# Logistic Regression


Reference:
- https://github.com/bamtak/machine-learning-implemetation-python/blob/master/Logistic%20Regression.ipynb

In logistic regression, we are trying to model the outcome of a binary variable given a linear combination of input features. For example, we could try to predict the outcome of an election (win/lose) using information about how much money a candidate spent campaigning, how much time she/he spent campaigning, etc.
Model

Logistic regression works as follows.

Given:

- dataset $\{(\boldsymbol{x}^{(1)}, y^{(1)}), ..., (\boldsymbol{x}^{(m)}, y^{(m)})\}$
- with $\boldsymbol{x}^{(i)}$ being a $d-$dimensional vector $\boldsymbol{x}^{(i)} = (x^{(i)}_1, ..., x^{(i)}_d)$
- $y^{(i)}$ being a binary target variable, $y^{(i)} \in \{0,1\}$

The logistic regression model can be interpreted as a very simple neural network:

- it has a real-valued weight vector $\boldsymbol{w}= (w^{(1)}, ..., w^{(d)})$
- it has a real-valued bias $b$
- it uses a sigmoid function as its activation function



### Training

Different to linear regression, logistic regression has no closed form solution. But the cost function is convex, so we can train the model using gradient descent. In fact, gradient descent (or any other optimization algorithm) is guaranteed to find the global minimum (if the learning rate is small enough and enough training iterations are used).

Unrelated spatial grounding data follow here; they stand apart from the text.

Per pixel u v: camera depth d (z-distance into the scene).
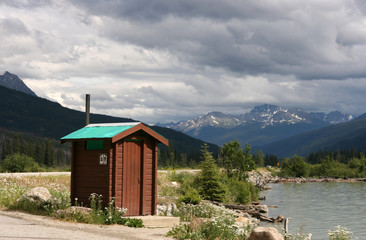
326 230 32.41
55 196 19.98
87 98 22.17
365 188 83.06
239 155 55.75
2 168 52.34
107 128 17.78
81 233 13.52
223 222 15.10
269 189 79.25
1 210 18.02
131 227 15.66
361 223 36.50
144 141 17.73
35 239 11.68
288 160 129.38
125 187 16.95
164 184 40.59
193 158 198.50
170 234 14.14
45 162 154.75
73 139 17.38
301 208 46.91
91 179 17.23
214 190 40.75
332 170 132.88
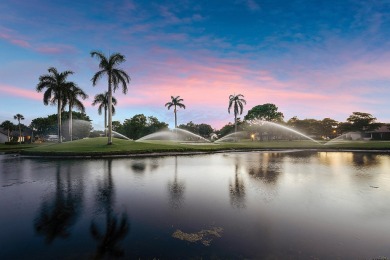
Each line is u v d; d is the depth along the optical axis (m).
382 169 17.08
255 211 7.59
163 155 29.31
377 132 70.25
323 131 82.81
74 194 9.76
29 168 17.30
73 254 4.95
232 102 64.75
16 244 5.39
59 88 39.56
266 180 12.84
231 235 5.81
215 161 22.52
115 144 34.16
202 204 8.36
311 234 5.89
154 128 81.69
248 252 4.98
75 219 6.92
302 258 4.76
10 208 7.96
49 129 94.06
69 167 17.91
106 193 9.91
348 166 18.81
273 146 42.41
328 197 9.32
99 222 6.67
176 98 68.88
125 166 18.58
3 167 17.83
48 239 5.64
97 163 20.50
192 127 118.69
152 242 5.45
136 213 7.42
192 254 4.90
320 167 18.17
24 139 93.06
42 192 10.08
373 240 5.59
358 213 7.45
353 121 70.50
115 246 5.27
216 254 4.91
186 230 6.11
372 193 9.98
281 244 5.35
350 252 5.02
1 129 80.12
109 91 33.84
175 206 8.12
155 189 10.65
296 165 19.50
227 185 11.55
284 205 8.24
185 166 18.73
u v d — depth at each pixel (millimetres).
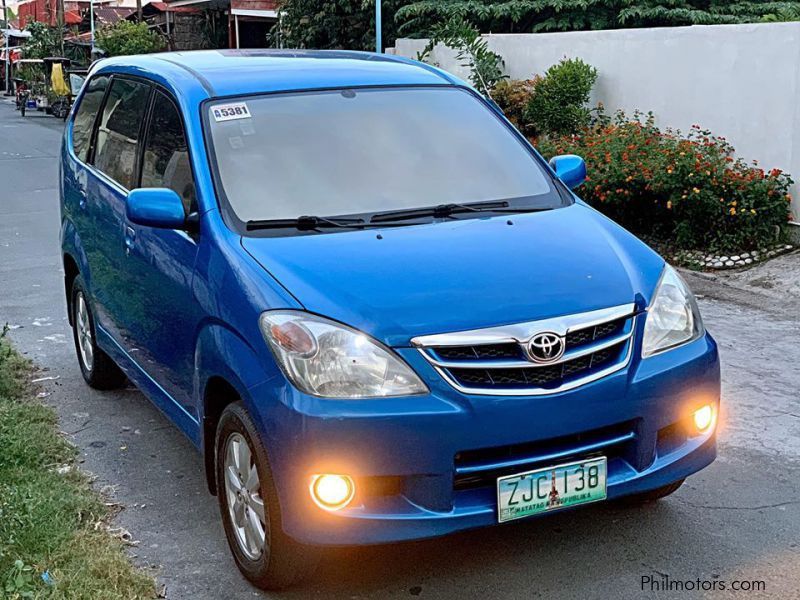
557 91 11195
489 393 3168
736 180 8484
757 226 8594
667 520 4016
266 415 3229
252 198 3965
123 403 5613
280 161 4129
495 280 3426
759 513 4066
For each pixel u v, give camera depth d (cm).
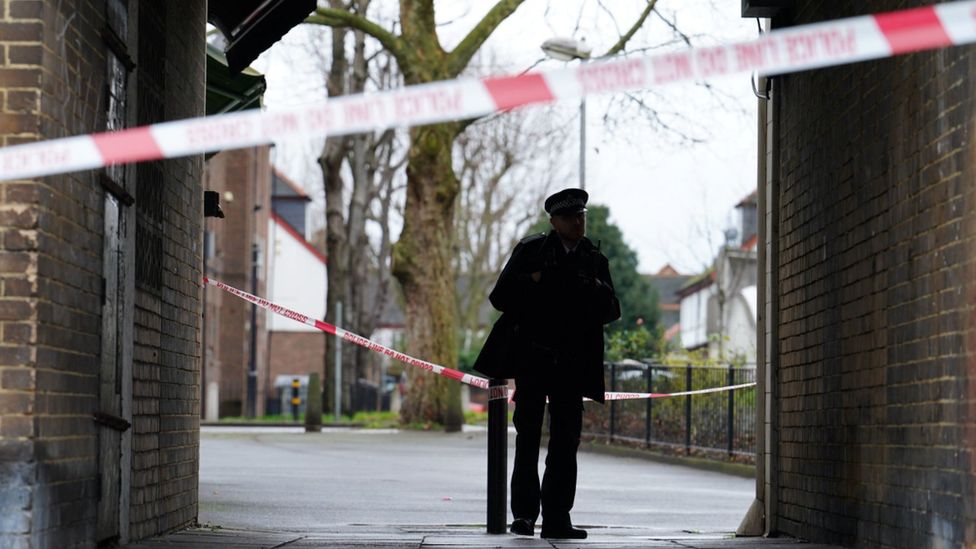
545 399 1234
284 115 613
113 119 945
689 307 11438
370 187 7244
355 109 610
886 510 963
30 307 768
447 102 605
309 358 11656
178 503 1205
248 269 8631
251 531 1270
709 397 3030
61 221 813
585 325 1212
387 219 7875
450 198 4609
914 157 900
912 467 904
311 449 3391
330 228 6372
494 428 1280
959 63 816
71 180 832
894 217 944
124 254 977
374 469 2622
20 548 759
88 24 870
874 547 992
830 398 1122
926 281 874
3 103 770
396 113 609
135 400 1027
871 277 1000
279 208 12431
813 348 1181
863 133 1023
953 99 826
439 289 4606
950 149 831
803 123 1220
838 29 582
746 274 6688
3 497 762
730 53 589
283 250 11881
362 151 6812
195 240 1273
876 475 987
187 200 1230
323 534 1234
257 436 4172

Training a logistic regression model has different steps. In the beginning (step 0) the parameters are initialized. The other steps are repeated for a specified number of training iterations or until convergence of the parameters.

**Step 0**: Initialize the weight vector and bias with zeros (or small random values).

----

**Step 1**: Compute a linear combination of the input features and weights. This can be done in one step for all training examples, using vectorization and broadcasting: $\boldsymbol{a} = \boldsymbol{X} \cdot \boldsymbol{w} + b $


where $\boldsymbol{X}$ is a matrix of shape $(n_{samples}, n_{features})$ that holds all training examples, and $\cdot$ denotes the dot product.

----

**Step 2**: Apply the sigmoid activation function, which returns values between 0 and 1:

$\boldsymbol{\hat{y}} = \sigma(\boldsymbol{a}) = \frac{1}{1 + \exp(-\boldsymbol{a})}$

----

**Step 3**: Compute the cost over the whole training set. We want to model the probability of the target values being 0 or 1. So during training we want to adapt our parameters such that our model outputs high values for examples with a positive label (true label being 1) and small values for examples with a negative label (true label being 0). This is reflected in the cost function:

$J(\boldsymbol{w},b) = - \frac{1}{m} \sum_{i=1}^m \Big[ y^{(i)} \log(\hat{y}^{(i)}) + (1 - y^{(i)}) \log(1 - \hat{y}^{(i)}) \Big]$

----

**Step 4**: Compute the gradient of the cost function with respect to the weight vector and bias. A detailed explanation of this derivation can be found here.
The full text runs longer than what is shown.